= Michael Presley Bobbitt =

American playwright, novelist (born 1976)

Michael Presley Bobbitt (born February 3, 1976) is an American Southern playwright, novelist, and commercial real estate appraiser, and co-founder of The Nitty-Gritty Theatre in Gainesville, Florida. He is a member of the Dramatists Guild. He lives in Cedar Key, Florida where he has been featured in regional, national, and international press for his literary works, community activism in aquaculture education, and various stunts and achievements including authoring a ten-minute monologue with a live goat, being flagged by the FAA for transporting a questionable play prop across state lines, "Shark Swims" to raise money for Cedar Key School—the smallest Public School in Florida, and riding out Cedar Key's Hurricane Idelia to protect and serve islanders who remained while releasing live weather video reports to national and international media. Bobbitt also serves as an official Cedar Key emissary dressed in character as The Clambassador.

== Career==

Bobbitt's career began with a focus on storytelling, particularly through his work as a playwright. His plays have been noted for their exploration of human experiences and have received recognition within the theatrical community. His plays Sunset Village and Florida Man were selected locally, as well as twice being selected by the Broadway Bound Theatre Festival to be produced Off-Broadway in New York City.

He relocated to Cedar Key, Florida, where he found inspiration in the town's coastal setting. He became involved in the local community and drew upon Cedar Key's unique atmosphere in his artistic endeavors.

Bobbitt has written several plays, including Across the River, Trailer Park Elegy, Cedar Key, A Cedar Key Christmas, Sunset Village, Return to Sunset Village and Florida Man; several of which continue to be produced in theatres throughout Florida.

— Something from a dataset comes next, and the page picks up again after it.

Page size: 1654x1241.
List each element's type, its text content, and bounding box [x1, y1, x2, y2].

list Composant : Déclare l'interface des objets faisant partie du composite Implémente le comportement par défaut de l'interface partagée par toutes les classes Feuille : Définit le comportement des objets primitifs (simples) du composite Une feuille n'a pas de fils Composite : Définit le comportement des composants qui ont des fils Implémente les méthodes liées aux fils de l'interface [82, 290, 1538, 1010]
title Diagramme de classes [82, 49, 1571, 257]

=== Activism and community service===

Bobbitt organized two events called The Cedar Key Shark Swim to raise funds for local causes. In June 2021, he was invited to conduct a TEDTalk, "Live Theater is the Last Best Hope to Save Humanity".

Michael Presley Bobbitt remained on Cedar Key, Florida, during Hurricanes Idalia (2023) and Helene (2024), despite evacuation orders, to assist residents who stayed behind. During Idalia, he provided live weather reports to The Weather Channel and surveyed damage to clamming grounds with meteorologist Jim Cantore. During Helene, Bobbitt aided recovery efforts, preparing boats and golf carts to support the community.

=== The Clambassador short film===

In 2023, Bobbitt (in character as The Clambassador) was the subject of a short indie film by Alex Davidowski (Mirador Studios CEO) called Rise of the Clambassador. The short went on to receive several national and international awards including top honors at the International Ocean Film Festival in San Francisco. During his Q&A after the short's world premiere in San Francisco, Bobbitt told how he came to be called The Clambassador, and answered questions about the making of the short feature film, aquaculture, Cedar Key and the creative process.

=== Novels===

Bobbitt's novel, Godspeed Cedar Key was released on March 1, 2024. The novel received attention for its portrayal of the town's history and resilience. Kirkus Reviews called the novel, "... a propulsive, character-driven post-apocalyptic ride, and a brutal tale of survival with a refreshingly kaleidoscopic perspective." Bobbitt's second novel, "Forever Cedar Key," was released on June 7, 2025 at a book signing event at Cedar Key's Island Hotel. Bobbitt's third novel, "The Republic of Cedar Key," was released on May 23, 2026, also at a book signing event at Cedar Key's Island Hotel.